For decades many organizations have had a central data team to run data warehouses or similar data platforms. It has been a single team with the needed skill set, and they were tasked to both discover and understand data from many domains. As a result, they became a bottleneck in many firms.
This common behavior was identified in 2019 and started the data mesh movement with the establishment of decentralized data teams. The idea is that these teams own their own data and expose this to other parts of the organization, like a product.
The decentralized exposure of data enables other parts of the organization to gather new insights or power apps without waiting for a central team.
For this to become a reality, the focus must be on the organizational setup to spread out the central team to relevant domain areas. As such, the support for this change must be anchored at a high level in the organization.
One setup could be a platform team offering the fully working but empty platform as a service to the data domain teams. These data teams build, expose and use data products under the supervision of a central governance function. The team ensures proper interaction and connection, among other things.
The exchange of data should preferably go via a defined data contract so the content, frequency, and more are explicit.

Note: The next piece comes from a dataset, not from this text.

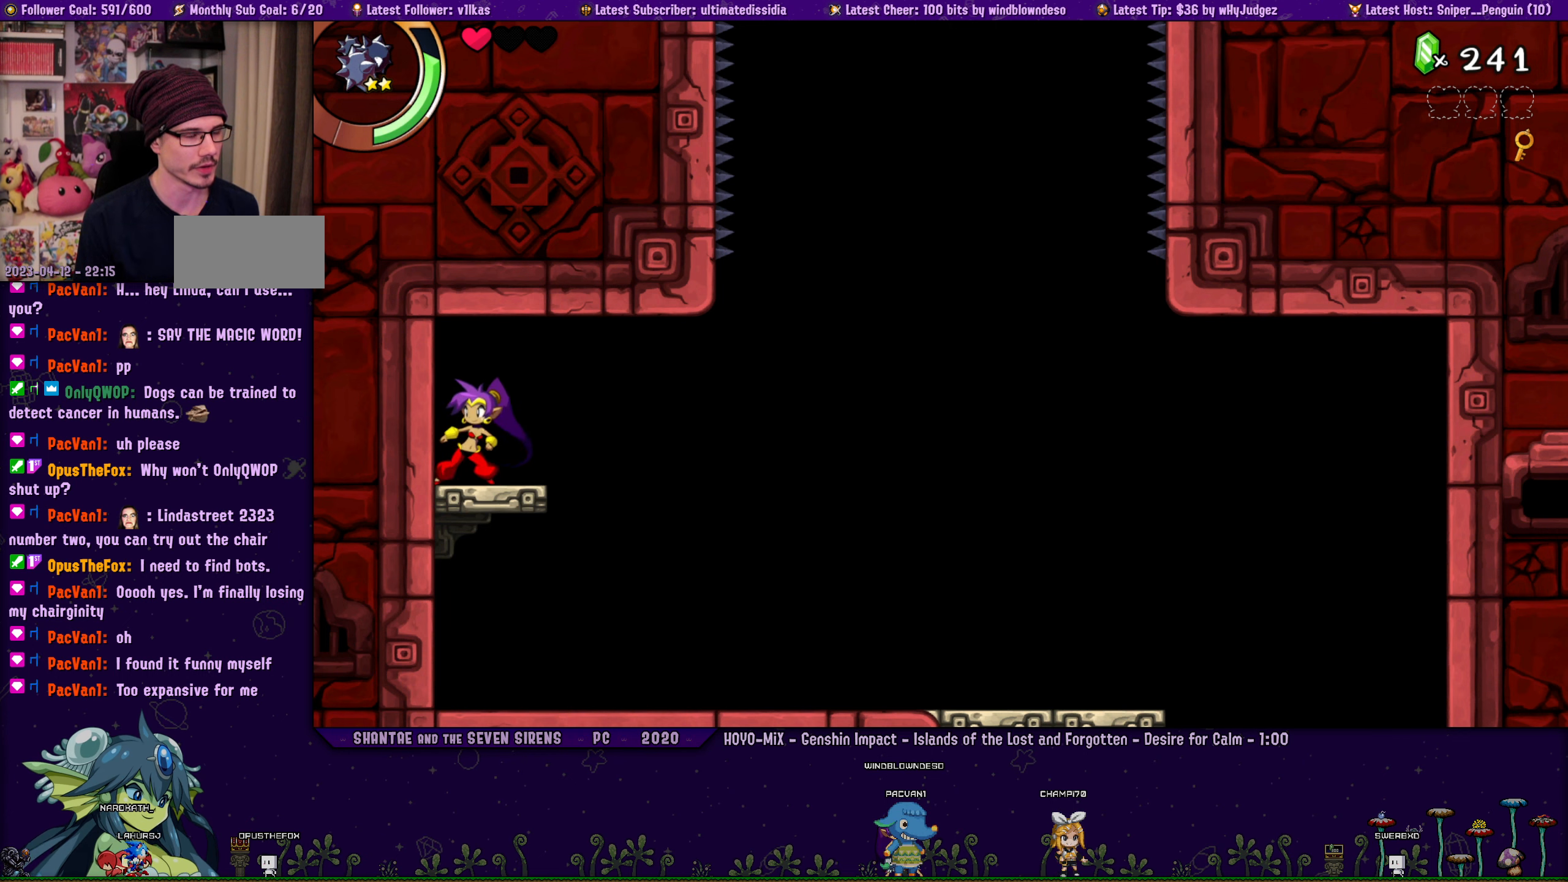
{"buttons": ["DPAD_RIGHT"], "left_stick": "left", "events": [[83, "left_stick", "center"], [116, "DPAD_RIGHT", "up"], [216, "DPAD_RIGHT", "down"], [216, "left_stick", "left"], [316, "left_stick", "center"], [333, "DPAD_RIGHT", "up"], [433, "DPAD_RIGHT", "down"], [433, "left_stick", "left"]]}
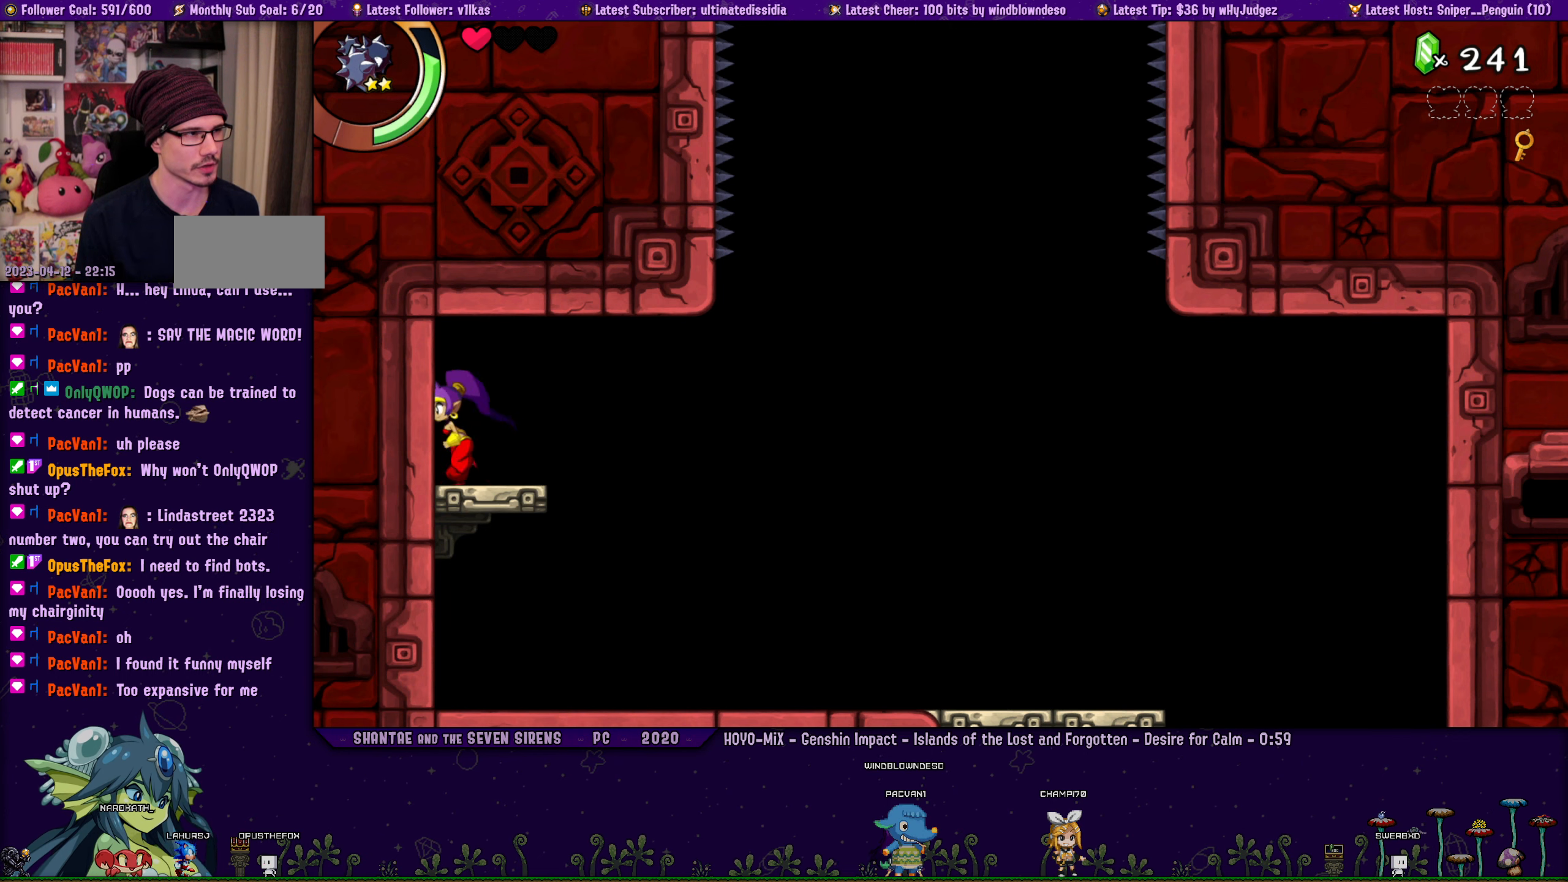
{"buttons": ["DPAD_RIGHT"], "left_stick": "left", "events": [[50, "left_stick", "center"], [66, "DPAD_RIGHT", "up"], [183, "DPAD_RIGHT", "down"], [200, "left_stick", "left"], [283, "left_stick", "center"], [316, "DPAD_RIGHT", "up"], [433, "DPAD_RIGHT", "down"], [433, "left_stick", "left"]]}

The data consumer might be concerned about correctness and future changes which could break the person’s data usage apps. The data contract is the formal agreement to meet these concerns.
It is a good practice to divide the process around a Data Contract into four phases.
The first phase is to define the contract very specifically with fields and metadata.
Phase two is related to enforcing the content, which could be via a ci/cd release pipeline. If Kafka is used, then Avro or ProtoBuf definitions are good options.
The third phase is the fulfillment which is a technical service that implements the actual data being pushed to consumers.
The last phase is monitoring for semantic changes, such as a new product state or content changes in a numeric column – e.g., from meters to centimeters.
We are currently in the process of implementing a data mesh setup like this in a large international Danish company. The area regarding Data Mesh and Data Contract is constantly developing at a high pace, and it is becoming a field that cannot be ignored due to its enormous potential. We have many skilled people at Intellishore working within this field, and it is inspiring to do so with customers ready to challenge the status quo and innovate.